Seite:
######
Viechtach. 1987 trafen sich im ostbayerischen Viechtach Autoren, Künstler, Musiker, Kulturinteressierte und politisch Engagierte, um die Chancen einer „kritischen Kulturzeitschrift für den Bayerischen Wald“ zu diskutieren. Heraus kam dabei das ostbayerische Magazin „lichtung“, gut zwei Jahre später wurde die lichtung verlag GmbH gegründet. Seit den Gründungsjahren steht Hubert Ettl dem Verlag als Geschäftsleiter vor. Nach über 25 Jahren verabschiedet sich der 65-Jährige nun jedoch zum ersten Januar in den Ruhestand. Im Hog’n-Interview spricht der ehemalige Hauptschullehrer darüber, wie sich auch ein kleiner Verlag aus der Provinz in Zeiten von E-Book und Internet auf dem Büchermarkt behaupten kann – und was das alles mit einer aufmüpfigen Kultur zu tun hat.
„Wir wollten eine aufmüpfigere Kultur repräsentieren“
Herr Ettl, eigentlich wollten Sie und Ihre Mitstreiter vor über 25 Jahren „nur“ ein Magazin herausgeben… Wie kam es, dass Sie gerade mal zwei Jahre später eine Verlags-GmbH gründeten?
Die Zeitschrift lichtung wurde ja von unserem Kulturverein Bayerwaldforum herausgegeben. Wären die Vereinsvorsitzenden presserechtlich verklagt worden, dann hätte das für diese auch privatrechtliche Konsequenzen nach sich gezogen. Die lichtung verlag GmbH sollte also in erster Linie eine finanzielle Absicherung für die Redakteure sein, zum Beispiel in Fällen von Schadensersatz. Außerdem verlegen wir seit 1989 Bücher – und dafür war eine größere Kapitalbasis nötig.
Wieso kam man denn überhaupt auf die Idee mit dem Magazin?
######
Verfügbare Daten:
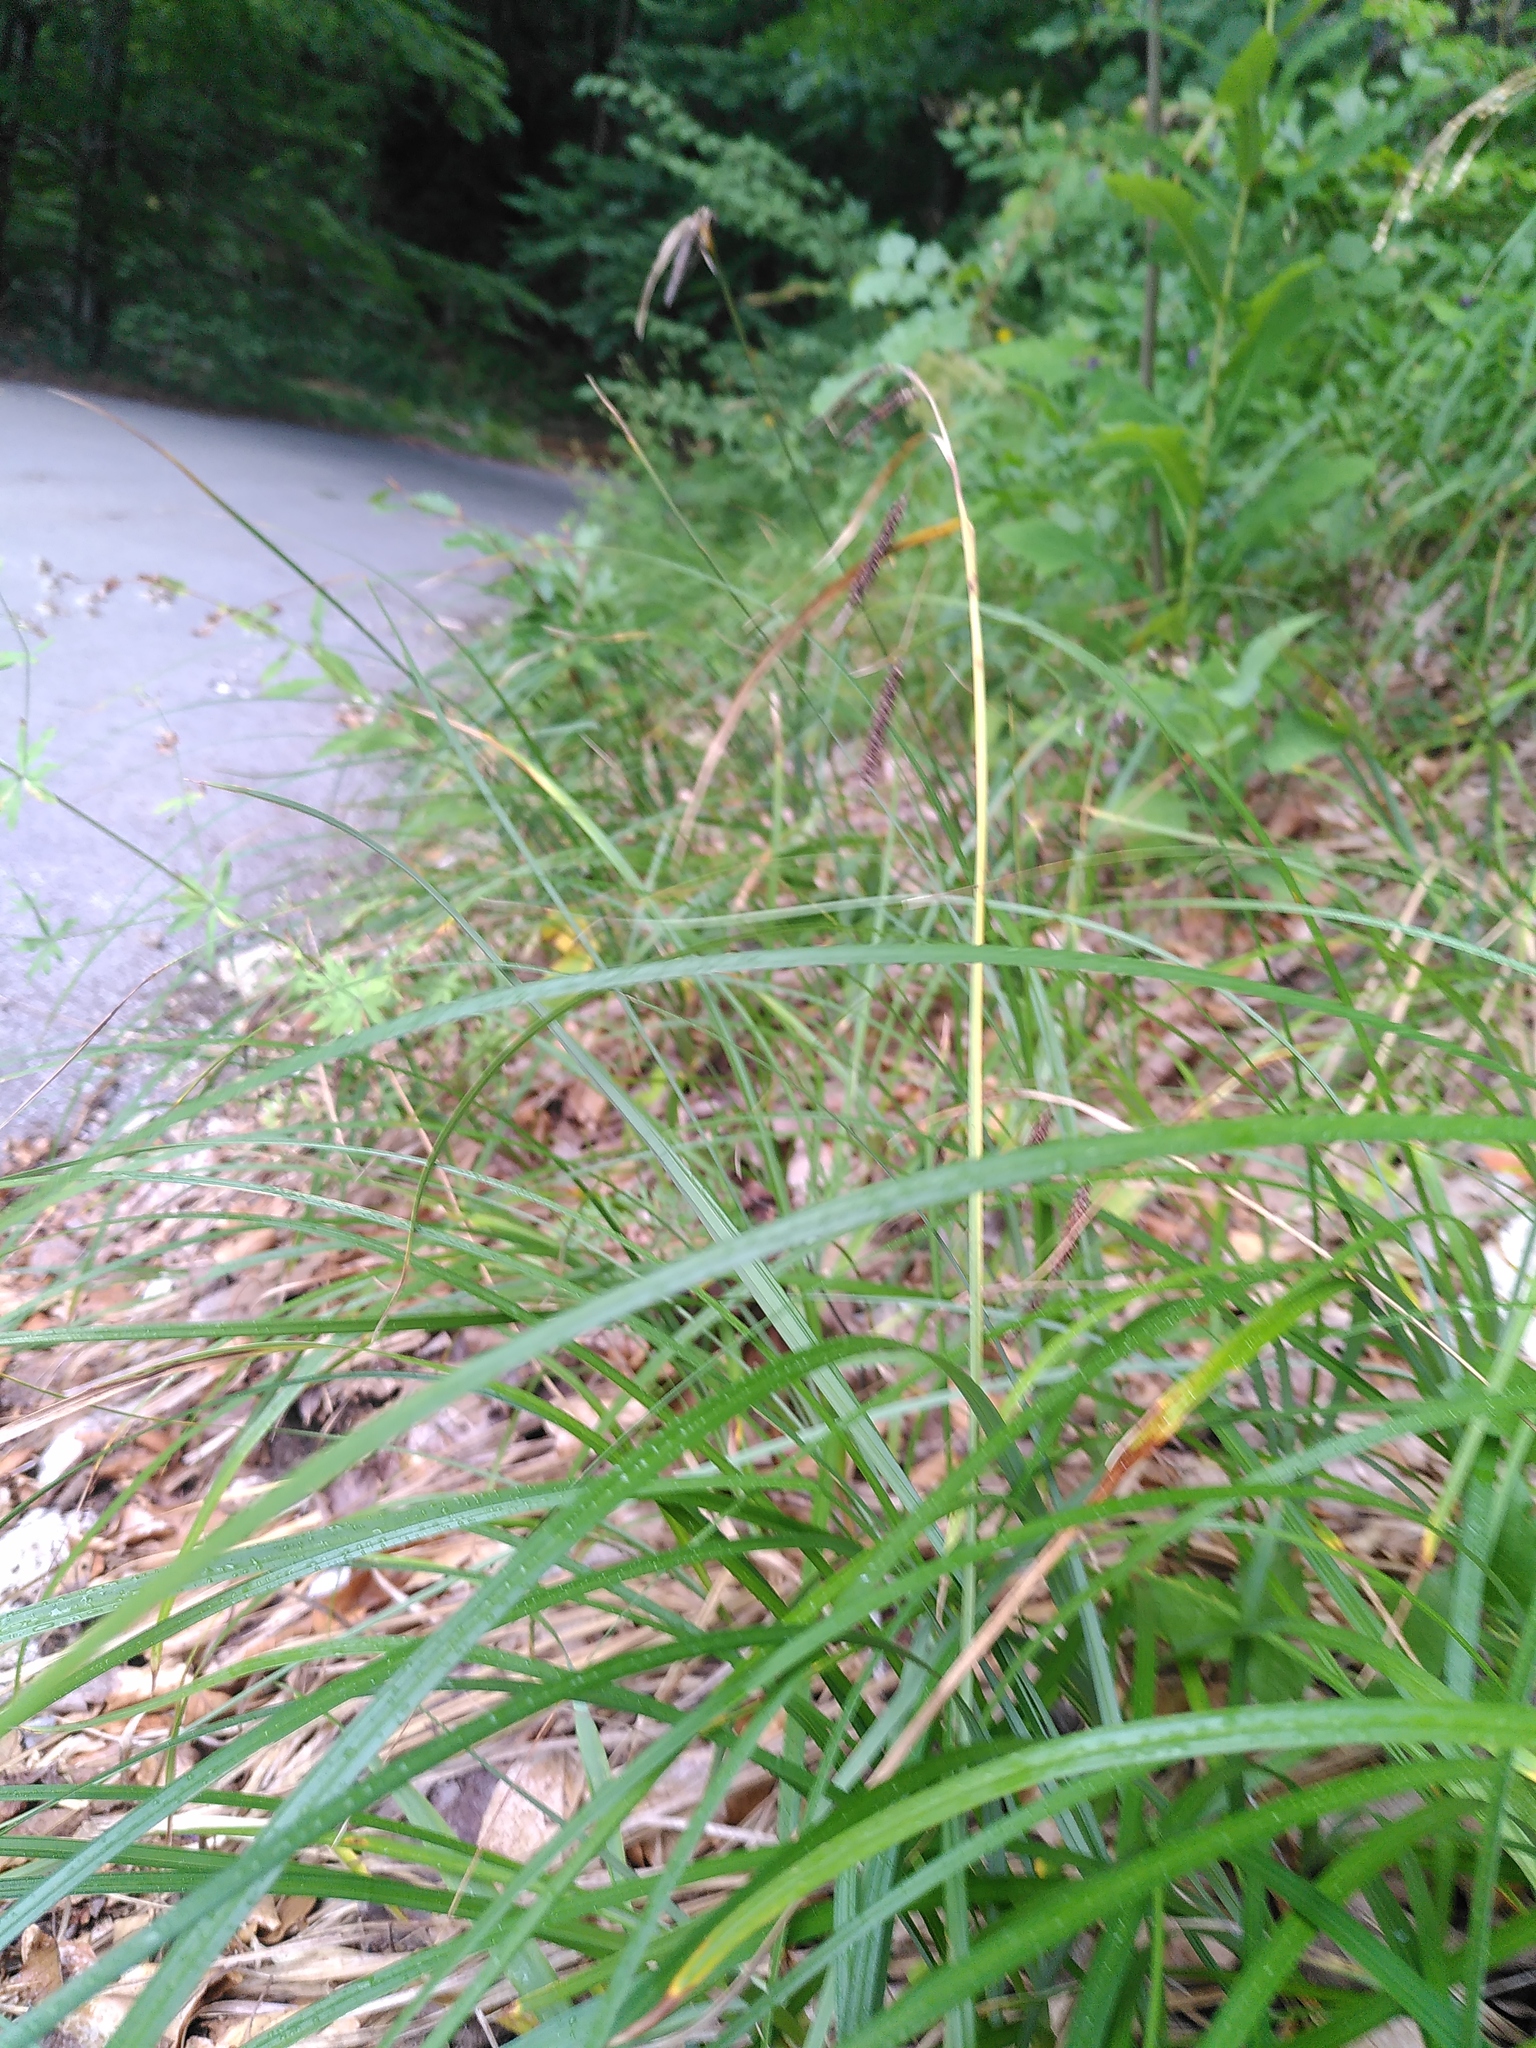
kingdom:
######
Aufgabe 1:
Nennen Sie alle Personengruppen, die sich laut dem Interview über den lichtung verlag 1987 in Viechtach trafen.
Aufgabe 2:
Setzen Sie das Interview über den lichtung verlag im Anschluss an die letzte Frage fort.
Die Daten stehen in keinem Zusammenhang mit dem Interview über den lichtung verlag.

Antwort 1:
Autoren, Künstler, Musiker, Kulturinteressierte und politisch Engagierte

Antwort 2:
Weil es damals keine Kunst- und Kabarettkultur gab, wie es sie heute gibt. Man muss sich ja nur mal die Sache mit Sigi Zimmerschied in Erinnerung rufen. Als der 1975 mit Bruno Jonas die Passauer Kabarettgruppe „Die Verhohnepeopler“ gründete – und sie ihr erstes Stück Himmelskonferenz aufführten, in dem Gott von seinem Erzengel Michael entmachtet wird, sorgte das für einen regelrechten Skandal. Dem von Walter Landshuter und Edgar Liegl in Passau gegründeten Scharfrichterhaus erging es nicht viel besser. Und mit dem Widerstand gegen die Wiederaufbereitungsanlage (WAA) in Wackersdorf in der Oberpfalz gab es auch politische Brennpunkte.
Wir wollten einfach, dass diese aufmüpfigere Kultur besser repräsentiert wird und dafür ein Forum schaffen. Und zwar über die Tageszeitungsgrenzen der Passauer Neuen Presse und der Mittelbayerischen Zeitung hinaus. Zunächst war die Zeitschrift auch nur für den Bayerischen Wald konzipiert, aber dann haben wir ganz schnell gemerkt, dass wir die Donaustädte Regensburg, Straubing, Deggendorf und Passau mit einbeziehen müssen.
„Heute haben wir auch im Bayerischen Wald viele Kleinkunstbühnen“
Hat sich denn etwas geändert in den 25 Jahren?
Diese Situation, die wir am Anfang hatten, also die aufmüpfigere und zeitgemäßere Kultur in Kabarett, Kleinkunst und Literatur voranzubringen, die ist natürlich jetzt anders. Heutzutage haben wir, auch über den Bayerischen Wald verstreut, sehr viele Kleinkunstbühnen. Und darüber wird mittlerweile auch in den Tagesmedien berichtet. Jetzt steht vorrangig der Aspekt im Vordergrund, den Künstlern auch über die Grenzen von Oberpfalz und Niederbayern eine Plattform zu geben.
Kann man sagen, dass Sie mit dem lichtung verlag einen Beitrag dazu geleistet haben, dass dieser gesellschaftliche Wandel vollzogen worden ist?
Das kann man selber natürlich schlecht einschätzen, aber ich denke, wir haben schon ein wenig dazu beigetragen. Zumindest haben wir uns bemüht. (lacht)
Ist es denn im Bayerischen Wald schwieriger, die Leute an Kultur heranzuführen?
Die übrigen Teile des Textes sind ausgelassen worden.